Muller Technology debuts flexible M-Line robot
Current automation systems are usually restricted to certain molds and specified cavitation, Muller told DairyReporter. But the company’s new M-Line expands the window of applications for packaging manufacturers.
Its flexibility allows processors to adapt to market fluctuations and changing production volumes, and achieve higher machine utilization. The M-Line has three different models for various injection machine sizes.
Muller said the machine fills a need in the processing space because the business has changed. Big brand owners used to agree to longer, three- to five-year contracts, but now deals change almost every year.
The processors need to be able to dedicate automation for different molds, because they don’t know if the need will last. They might run one mold for a year, and then have to run something completely different on the same machine, according to Muller.
Evolving for sustainability and energy consumption
The M-Line robot can run anything that will fit into the molding machine, and is an evolution from previous designs. It is simpler to maintain and smaller in footprint, not taking up as much floor space as previous machines.

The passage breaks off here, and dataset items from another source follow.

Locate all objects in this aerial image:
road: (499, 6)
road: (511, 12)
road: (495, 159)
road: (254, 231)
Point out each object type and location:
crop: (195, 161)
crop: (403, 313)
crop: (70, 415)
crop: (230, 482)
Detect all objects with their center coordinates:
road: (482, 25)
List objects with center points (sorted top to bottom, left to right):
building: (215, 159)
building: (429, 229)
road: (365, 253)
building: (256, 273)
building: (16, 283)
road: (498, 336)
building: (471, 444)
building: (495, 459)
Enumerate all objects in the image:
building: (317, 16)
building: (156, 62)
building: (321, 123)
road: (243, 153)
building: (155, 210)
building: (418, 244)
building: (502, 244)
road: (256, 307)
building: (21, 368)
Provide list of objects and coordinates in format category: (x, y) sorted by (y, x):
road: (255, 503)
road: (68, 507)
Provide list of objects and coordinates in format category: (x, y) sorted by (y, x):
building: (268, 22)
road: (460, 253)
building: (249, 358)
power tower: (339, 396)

Muller said the robot can increase machine utilization to near 90%, compared to the current standard of sub-80% utilization rates.
John Taggert, VP of engineering for Muller Technology, said, “Our newly designed M-Line provides an unprecedented level of flexibility and versatility that significantly raises machine output and efficiency.”

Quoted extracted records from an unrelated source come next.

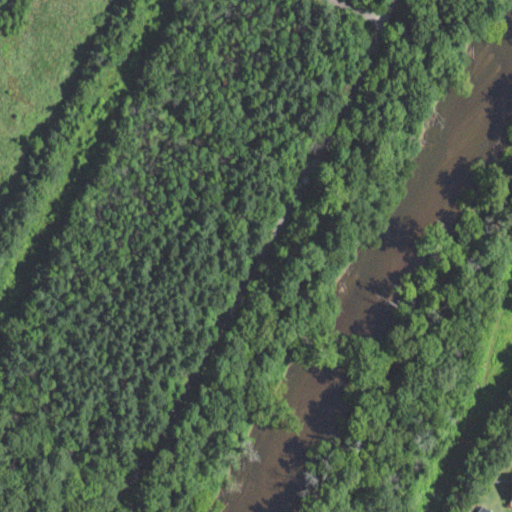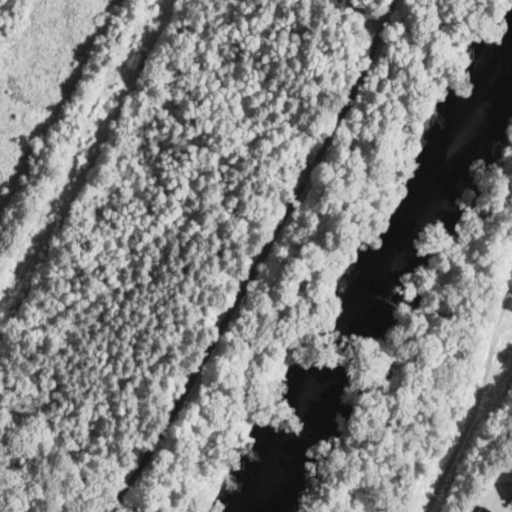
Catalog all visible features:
road: (359, 11)
park: (187, 220)
road: (261, 261)
river: (384, 280)
park: (436, 383)
building: (511, 495)
building: (511, 500)
building: (482, 509)
building: (484, 509)
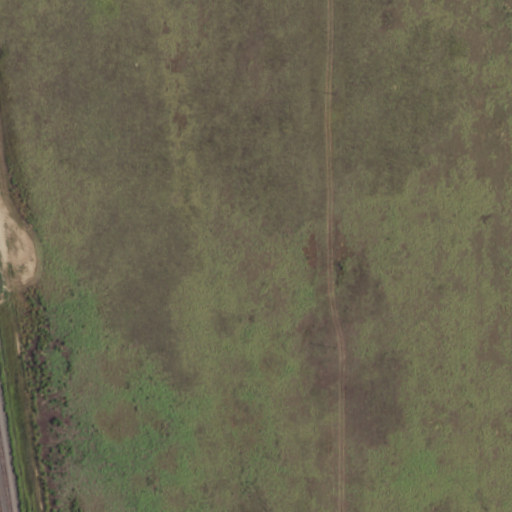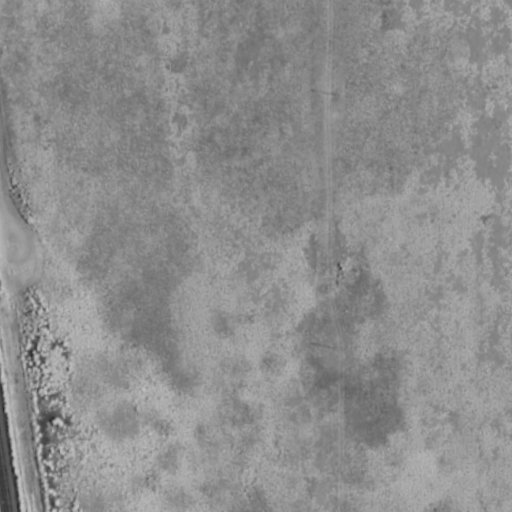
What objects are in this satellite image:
railway: (3, 489)
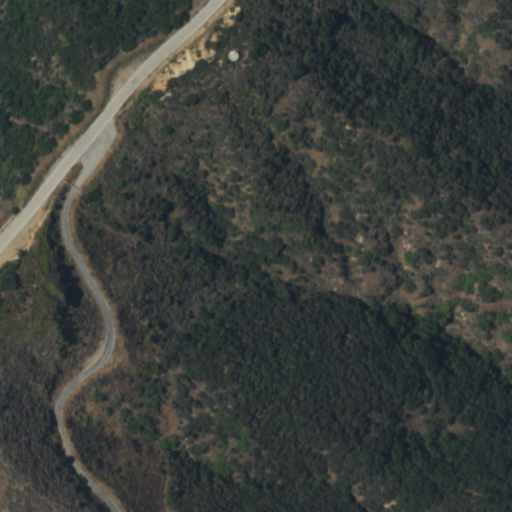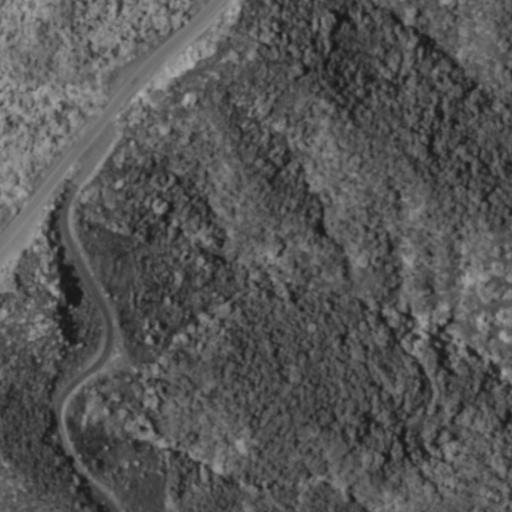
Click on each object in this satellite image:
road: (104, 119)
road: (114, 344)
road: (423, 372)
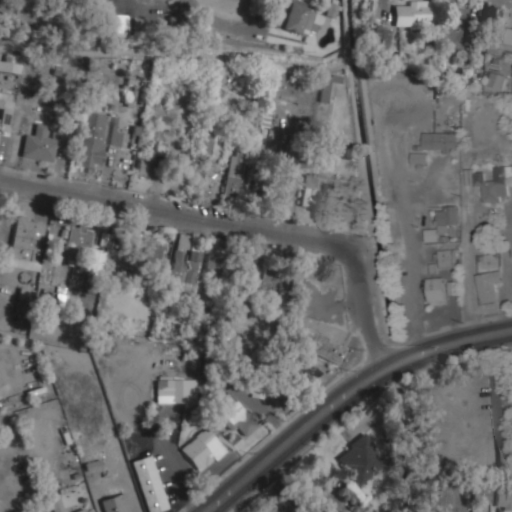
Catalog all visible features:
building: (414, 12)
building: (414, 13)
building: (298, 16)
building: (296, 17)
building: (454, 30)
building: (456, 31)
building: (499, 33)
building: (503, 34)
building: (381, 36)
building: (381, 38)
building: (10, 63)
building: (223, 77)
building: (495, 78)
building: (495, 80)
building: (4, 121)
building: (97, 136)
building: (206, 137)
building: (441, 140)
building: (440, 141)
building: (39, 142)
building: (149, 160)
building: (234, 176)
building: (488, 181)
building: (493, 182)
building: (451, 183)
building: (316, 189)
building: (314, 190)
building: (279, 191)
building: (447, 216)
building: (443, 222)
road: (234, 225)
building: (78, 236)
road: (469, 236)
building: (25, 244)
building: (147, 252)
building: (447, 257)
building: (446, 258)
building: (92, 261)
building: (182, 264)
building: (213, 264)
building: (488, 284)
building: (266, 285)
building: (488, 285)
building: (453, 287)
building: (436, 288)
building: (436, 289)
building: (24, 293)
building: (320, 345)
building: (306, 372)
building: (175, 390)
road: (343, 393)
building: (236, 415)
building: (503, 415)
building: (427, 445)
building: (202, 449)
building: (360, 459)
building: (148, 484)
building: (480, 494)
building: (503, 496)
building: (55, 502)
building: (115, 503)
building: (84, 510)
building: (274, 510)
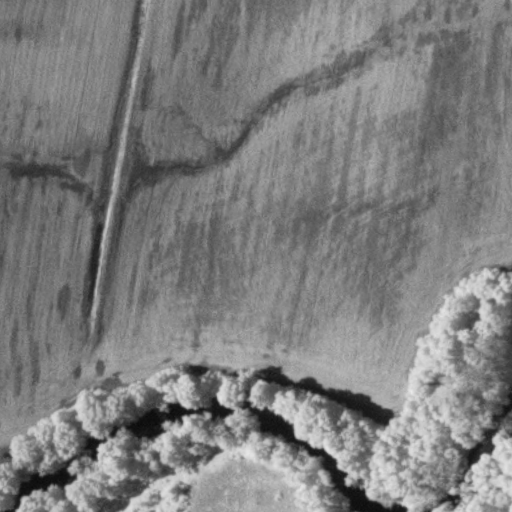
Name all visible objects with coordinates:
river: (290, 427)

Containers and lids are what it’s used most for, though it adapts to any rigid container, like single serve yogurt cups or milk cartons. Because these are side-entry robots, the M-Line goes next to a molding machine and can handle different centerline heights.
While designing the machine, sustainability and energy consumption were key factors. It’s completely electrical and runs on motors, rather than pneumatics which can leak and use expensive compressed air. Motors only use power when they’re completing a function and do not waste energy.
“We focused on using the motors to reduce the overall energy consumption of the robot,” Muller said.
Thus far Muller has sold seven M-Lines in North America, though they are available on the global market. They are currently being manufactured both at Muller’s Colorado headquarters and in Switzerland.
Muller believes it appeals most to those with scheduling roles in factories. In the past, dedicated robots could only run one mold. So if production isn’t needed on that mold, it’s standing idle and costing money. The M-Line can move any mold where production is needed, run it for any amount of time and move on to something else.